TO DO: Continue the blog post below about seasons of life, beginning right after its final sentence.

PASSAGE PROVIDED:
Tuesday, March 22, 2016

The California season ...

Becky and I often talk of the “seasons of life”. These are usually tied to geography but sometimes we’ve stayed in one place through two or more life seasons. For us the last 8 years have been “the California season”.

God gives different seasons of life as well as seasons of the year. Though as a culture we’ve lost much of the natural context of the seasons, there is still some cultural residue of where these came from, if we take time to remember: planting (spring), growth (summer), harvest (fall) and land’s rest (winter). Our lives go through similar seasons. Some are for planting - as when we prepare for a career or begin having children. Some are for growth - those busy years in family and business, when we’re trying to take care of the present and build for the future at the same time. Others are harvest seasons - when we reap in our families or work lives what we’ve sown. And there are yet other seasons in which we appear to be more dormant - ones where we reflect on what’s happened and what is yet to come.

Dataset rows:
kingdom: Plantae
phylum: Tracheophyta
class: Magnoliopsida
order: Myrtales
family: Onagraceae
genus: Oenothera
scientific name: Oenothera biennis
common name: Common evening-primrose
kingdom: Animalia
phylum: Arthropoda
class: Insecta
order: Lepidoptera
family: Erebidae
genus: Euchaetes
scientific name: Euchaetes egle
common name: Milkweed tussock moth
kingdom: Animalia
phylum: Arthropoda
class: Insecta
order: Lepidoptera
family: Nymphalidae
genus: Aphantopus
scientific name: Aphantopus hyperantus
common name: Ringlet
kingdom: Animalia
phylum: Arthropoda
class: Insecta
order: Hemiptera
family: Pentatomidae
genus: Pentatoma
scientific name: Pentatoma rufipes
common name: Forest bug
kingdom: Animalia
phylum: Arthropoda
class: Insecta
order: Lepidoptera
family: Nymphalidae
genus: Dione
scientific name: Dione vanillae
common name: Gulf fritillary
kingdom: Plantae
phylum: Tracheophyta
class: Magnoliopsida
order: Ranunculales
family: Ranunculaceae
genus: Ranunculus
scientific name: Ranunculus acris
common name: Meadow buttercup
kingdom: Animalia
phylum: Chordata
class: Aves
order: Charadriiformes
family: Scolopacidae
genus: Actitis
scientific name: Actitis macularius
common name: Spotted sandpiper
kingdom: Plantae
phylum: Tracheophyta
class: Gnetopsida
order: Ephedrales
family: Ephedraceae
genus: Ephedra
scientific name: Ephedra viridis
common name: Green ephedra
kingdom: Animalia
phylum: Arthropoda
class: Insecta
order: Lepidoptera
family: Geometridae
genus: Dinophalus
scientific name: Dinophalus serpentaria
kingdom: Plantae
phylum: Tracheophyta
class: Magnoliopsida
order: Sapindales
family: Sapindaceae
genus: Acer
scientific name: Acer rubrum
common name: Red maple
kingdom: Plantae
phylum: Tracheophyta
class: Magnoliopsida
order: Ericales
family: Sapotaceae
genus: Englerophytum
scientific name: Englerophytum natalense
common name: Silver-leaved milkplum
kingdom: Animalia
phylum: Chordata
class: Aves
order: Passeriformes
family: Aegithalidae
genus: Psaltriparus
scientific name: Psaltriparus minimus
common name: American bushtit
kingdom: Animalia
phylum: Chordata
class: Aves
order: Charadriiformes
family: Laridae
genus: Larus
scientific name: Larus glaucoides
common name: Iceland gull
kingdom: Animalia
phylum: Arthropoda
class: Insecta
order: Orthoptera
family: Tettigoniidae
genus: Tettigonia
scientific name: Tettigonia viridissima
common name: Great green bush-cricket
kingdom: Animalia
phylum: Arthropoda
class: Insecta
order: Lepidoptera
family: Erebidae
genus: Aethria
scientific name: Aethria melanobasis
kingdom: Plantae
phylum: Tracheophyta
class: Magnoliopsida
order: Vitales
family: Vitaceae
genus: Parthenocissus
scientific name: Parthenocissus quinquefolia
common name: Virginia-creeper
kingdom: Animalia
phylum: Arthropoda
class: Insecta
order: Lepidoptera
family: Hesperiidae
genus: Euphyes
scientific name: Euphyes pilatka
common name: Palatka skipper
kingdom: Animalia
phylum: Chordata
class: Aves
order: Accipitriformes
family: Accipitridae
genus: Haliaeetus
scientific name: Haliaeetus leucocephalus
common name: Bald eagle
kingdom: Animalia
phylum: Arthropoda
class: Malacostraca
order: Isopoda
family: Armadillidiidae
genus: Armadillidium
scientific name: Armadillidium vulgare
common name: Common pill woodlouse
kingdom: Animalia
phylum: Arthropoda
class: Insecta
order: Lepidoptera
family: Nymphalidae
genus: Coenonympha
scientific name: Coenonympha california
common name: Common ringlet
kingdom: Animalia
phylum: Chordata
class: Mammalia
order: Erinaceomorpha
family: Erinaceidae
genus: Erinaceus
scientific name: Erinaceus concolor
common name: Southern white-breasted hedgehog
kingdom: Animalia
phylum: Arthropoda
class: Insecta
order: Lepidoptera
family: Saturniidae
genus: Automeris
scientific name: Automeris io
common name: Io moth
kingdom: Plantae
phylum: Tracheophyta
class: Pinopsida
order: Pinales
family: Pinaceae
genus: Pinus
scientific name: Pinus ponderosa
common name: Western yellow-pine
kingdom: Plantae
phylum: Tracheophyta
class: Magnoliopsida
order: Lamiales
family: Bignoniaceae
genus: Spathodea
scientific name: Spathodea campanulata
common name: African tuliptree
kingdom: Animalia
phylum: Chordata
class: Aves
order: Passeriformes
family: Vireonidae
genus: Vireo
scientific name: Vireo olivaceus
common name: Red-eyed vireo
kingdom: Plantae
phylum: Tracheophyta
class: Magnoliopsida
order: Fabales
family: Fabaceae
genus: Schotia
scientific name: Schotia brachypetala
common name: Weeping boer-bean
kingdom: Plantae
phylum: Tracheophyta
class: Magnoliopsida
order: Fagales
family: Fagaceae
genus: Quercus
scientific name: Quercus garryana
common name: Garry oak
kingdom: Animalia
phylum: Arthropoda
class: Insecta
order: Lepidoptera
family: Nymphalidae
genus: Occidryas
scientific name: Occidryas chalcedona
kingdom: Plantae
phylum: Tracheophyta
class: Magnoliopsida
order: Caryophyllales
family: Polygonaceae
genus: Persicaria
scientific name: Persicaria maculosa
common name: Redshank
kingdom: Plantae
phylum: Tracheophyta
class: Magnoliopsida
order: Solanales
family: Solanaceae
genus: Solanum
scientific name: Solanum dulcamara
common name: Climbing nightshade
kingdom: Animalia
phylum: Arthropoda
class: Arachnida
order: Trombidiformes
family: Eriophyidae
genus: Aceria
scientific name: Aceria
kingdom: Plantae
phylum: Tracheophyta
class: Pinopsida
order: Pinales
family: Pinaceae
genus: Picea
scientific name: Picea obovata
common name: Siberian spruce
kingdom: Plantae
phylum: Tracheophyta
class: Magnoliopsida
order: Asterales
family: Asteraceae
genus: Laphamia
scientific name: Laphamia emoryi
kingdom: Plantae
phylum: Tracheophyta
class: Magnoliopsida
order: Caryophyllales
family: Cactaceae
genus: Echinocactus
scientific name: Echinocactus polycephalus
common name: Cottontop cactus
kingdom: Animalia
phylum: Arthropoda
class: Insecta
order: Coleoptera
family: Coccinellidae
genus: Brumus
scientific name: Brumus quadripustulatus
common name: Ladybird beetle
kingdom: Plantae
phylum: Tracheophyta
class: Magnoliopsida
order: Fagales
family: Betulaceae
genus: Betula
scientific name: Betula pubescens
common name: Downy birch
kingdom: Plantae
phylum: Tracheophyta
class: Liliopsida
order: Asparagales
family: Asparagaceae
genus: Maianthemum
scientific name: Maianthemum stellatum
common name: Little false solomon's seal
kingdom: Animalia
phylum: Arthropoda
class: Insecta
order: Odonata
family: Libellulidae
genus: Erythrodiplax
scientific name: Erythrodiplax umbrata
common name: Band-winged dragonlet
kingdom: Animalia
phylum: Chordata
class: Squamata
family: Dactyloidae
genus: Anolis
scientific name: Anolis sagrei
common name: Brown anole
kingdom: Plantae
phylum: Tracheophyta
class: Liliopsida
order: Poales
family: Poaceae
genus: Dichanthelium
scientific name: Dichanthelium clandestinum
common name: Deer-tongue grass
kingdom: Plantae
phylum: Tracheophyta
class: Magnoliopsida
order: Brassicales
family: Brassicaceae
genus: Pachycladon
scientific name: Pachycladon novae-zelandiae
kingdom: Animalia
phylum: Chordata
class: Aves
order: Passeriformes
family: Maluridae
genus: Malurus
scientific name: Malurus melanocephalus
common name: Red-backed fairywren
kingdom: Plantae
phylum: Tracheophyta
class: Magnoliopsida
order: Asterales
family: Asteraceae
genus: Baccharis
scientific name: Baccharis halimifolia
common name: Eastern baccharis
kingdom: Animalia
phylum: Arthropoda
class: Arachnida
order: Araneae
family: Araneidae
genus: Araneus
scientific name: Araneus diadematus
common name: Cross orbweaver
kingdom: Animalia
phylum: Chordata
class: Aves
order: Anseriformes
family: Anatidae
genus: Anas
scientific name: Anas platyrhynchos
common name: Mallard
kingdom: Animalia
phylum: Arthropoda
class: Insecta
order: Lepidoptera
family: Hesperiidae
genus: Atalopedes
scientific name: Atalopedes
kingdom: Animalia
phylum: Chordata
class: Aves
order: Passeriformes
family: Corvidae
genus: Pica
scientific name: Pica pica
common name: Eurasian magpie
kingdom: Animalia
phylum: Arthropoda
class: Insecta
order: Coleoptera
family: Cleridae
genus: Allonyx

RESULT OF THE TASK:
We like to take time at the end of a season to get away to a quiet place to reflect on the season that’s been. Last Sunday we went out to Joshua Tree National Park to do that. Joshua Tree has been a refuge for our souls during this California season. It has been a place where we could escape the congestion and the constant noise that surrounds us. Sometimes, if we stayed late enough, we could even see a clear dark sky and the depths of creation arrayed above us. It’s an amazing place.

We’ve used a variety of questions to help stimulate our musings in the past. Yesterday our reflections included these questions:

  1. What was my primary expression of service?
  2. What was my primary expression of faith?
  3. What special helps or graces did God give during this time?
  4. What new things did I discover about myself?
  5. How have I changed?
  6. What new relationships did God give?
  7. What do I need to do to close out this season well?

I won’t try to convince you that these are the “right questions” to ask. They’re just questions that I find really useful. And as we reflect on these things we sometimes see things that are yet to be done so that we close out the season well.

This blog is already ‘beyond a comfortable length’, so let me mention just one of the insights from the California season that I reflected on yesterday: Isaac started well, but finished poorly. Isaac was the child of faith, raised by his father Abraham, the friend of God. God provided him a wife in answer to a servant’s prayer of faith and his wife Rebecca turned from the idols worshiped by her family to the God of Abraham and herself became a woman of faith to whom God spoke in answer to prayer.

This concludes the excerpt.